WHAT THIS TASK INVOLVES = Return all records exactly. Nothing may be added.

**** PROVIDED ENTRIES ****

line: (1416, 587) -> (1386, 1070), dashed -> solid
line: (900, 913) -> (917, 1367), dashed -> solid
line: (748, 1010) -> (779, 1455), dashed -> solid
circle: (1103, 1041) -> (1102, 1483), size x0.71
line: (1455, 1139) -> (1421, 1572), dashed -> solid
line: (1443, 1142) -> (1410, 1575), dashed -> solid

****

ANSWER FOR THIS EXERCISE =
line: (1416, 587) -> (1386, 1070), dashed -> solid
line: (900, 913) -> (917, 1367), dashed -> solid
line: (748, 1010) -> (779, 1455), dashed -> solid
circle: (1103, 1041) -> (1102, 1483), size x0.71
line: (1455, 1139) -> (1421, 1572), dashed -> solid
line: (1443, 1142) -> (1410, 1575), dashed -> solid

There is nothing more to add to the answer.